Ici on admire l'habileté du fondateur de l'empire ; on le met au-dessus de César. César a été dictateur ; il a voulu être roi, et il est mort victime de son ambition, sans avoir achevé son œuvre. Auguste n'a pas voulu même être dictateur, et il est mort à soixante-seize ans, plein de jours et de puissance.

César pouvait désirer d'être roi. Descendant de la famille royale des Jules, était-ce un vain titre seulement qu'il convoitait ? Il méditait une double révolution politique et sociale dont la royauté n'était que le couronnement. Étendre le droit de cité aux hommes libres de tout l'empire ; avoir à Rome, dans le sénat élargi, une représentation non du patriciat romain, mais du patriciat du monde civilisé ; abaisser les barrières entre la liberté et la servitude, en facilitant les affranchissements, en mettant le travail en honneur ; créer une classe moyenne de citoyens[11], qui vécût de son travail et qu'on ne dût plus amuser ; fondre, en un mot, les lois de la cité exclusive de Rome dans celles du droit des gens, fonder une monarchie non romaine, mais humaine[12] ; régner sur le monde pour le monde entier, non au profit de l'oligarchie ou de la démocratie quiritaires : voilà ce dont témoignent les Gaulois et les Espagnols introduits dans le sénat, le droit de cité conféré à des provinces entières, Corinthe et Carthage relevées, un code uniforme projeté ; voilà, sans croire même aux prétendues lettres de Salluste, dont le fond est cependant vraisemblable, ce que les indications de Dion Cassius, de Plutarque, de Suétone laissent entrevoir, bien qu'ils aient pu prêter à César quelques-unes des idées de leur temps. Les Parthes soumis, les Germains domptés, eussent moins assuré l'empire que ces institutions larges et générales données pour bases au nouvel édifice. Roi du monde soumis et organisé par lui, César n'eût pas craint, sinon la liberté, au moins l'égalité générale fondée sur la ruine du privilège des vainqueurs et sur les droits légitimes du travail. Mais ces vastes projets blessèrent l'orgueil aristocratique et le patriotisme étroit de Rome, qui ne voulut pas être réconciliée par lui avec le monde.

Consigne → Reprenez le passage sur César et Auguste en commençant à "Ici on admire" et en finissant à "et de puissance.", puis modifiez-le en remplaçant "César" par "Jules César".

Informations affichées →
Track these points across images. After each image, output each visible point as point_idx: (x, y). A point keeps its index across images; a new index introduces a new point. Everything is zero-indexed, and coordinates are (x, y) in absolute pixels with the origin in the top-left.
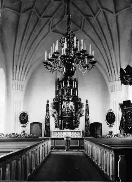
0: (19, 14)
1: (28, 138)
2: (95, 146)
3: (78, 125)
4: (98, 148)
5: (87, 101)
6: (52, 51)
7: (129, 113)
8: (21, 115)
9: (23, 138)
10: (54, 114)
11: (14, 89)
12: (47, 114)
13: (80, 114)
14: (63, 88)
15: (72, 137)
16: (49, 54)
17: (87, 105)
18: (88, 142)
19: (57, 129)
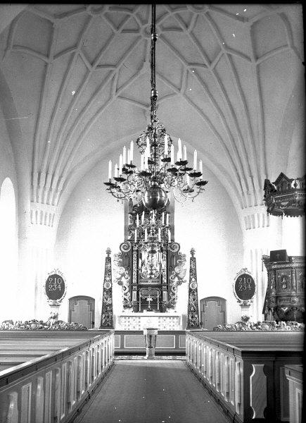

--

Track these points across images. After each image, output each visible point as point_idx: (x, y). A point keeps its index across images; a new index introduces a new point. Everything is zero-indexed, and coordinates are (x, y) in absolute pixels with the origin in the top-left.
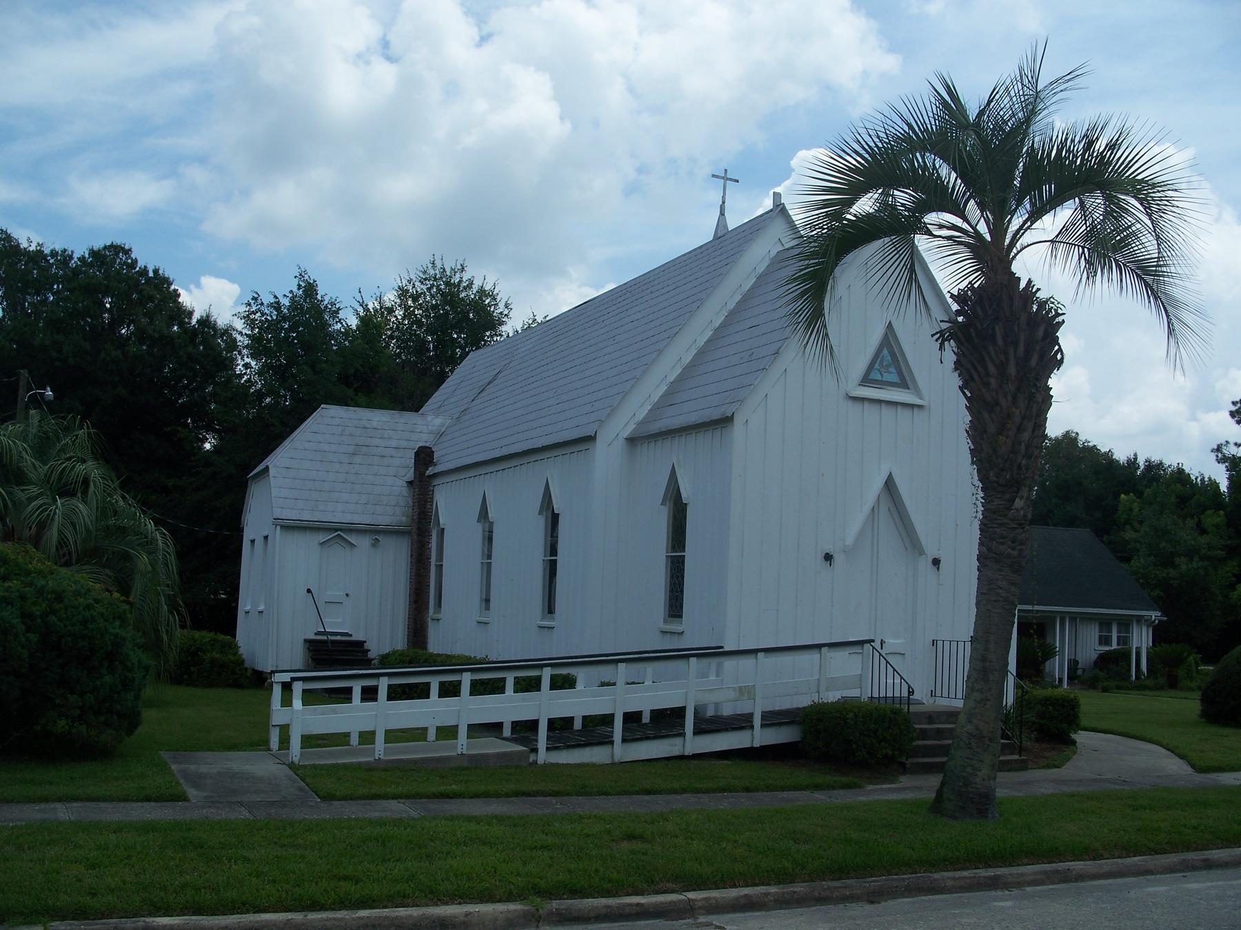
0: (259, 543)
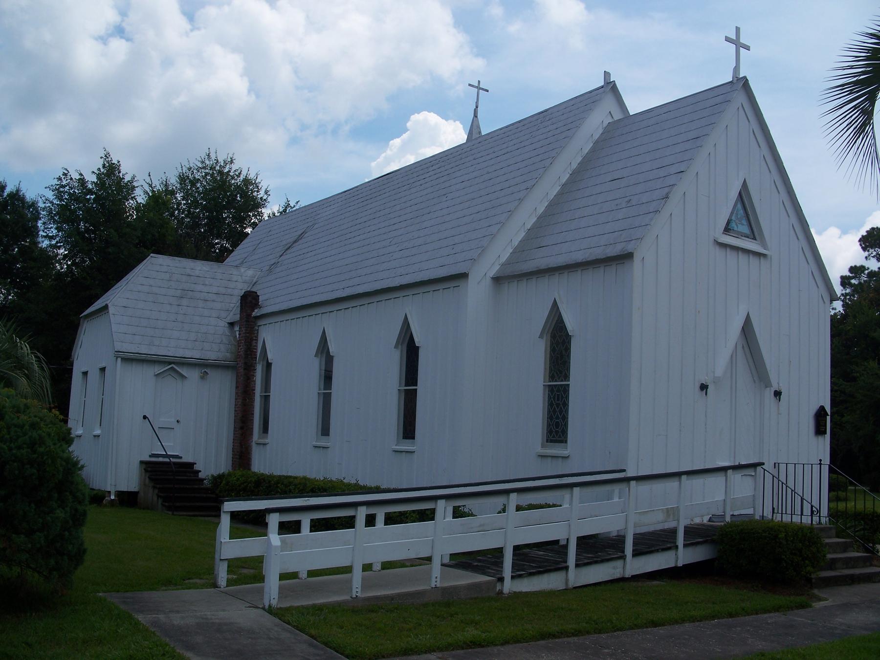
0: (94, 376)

Résultat →
Ici on admire l'habileté du fondateur de l'empire ; on le met au-dessus de Jules César. Jules César a été dictateur ; il a voulu être roi, et il est mort victime de son ambition, sans avoir achevé son œuvre. Auguste n'a pas voulu même être dictateur, et il est mort à soixante-seize ans, plein de jours et de puissance.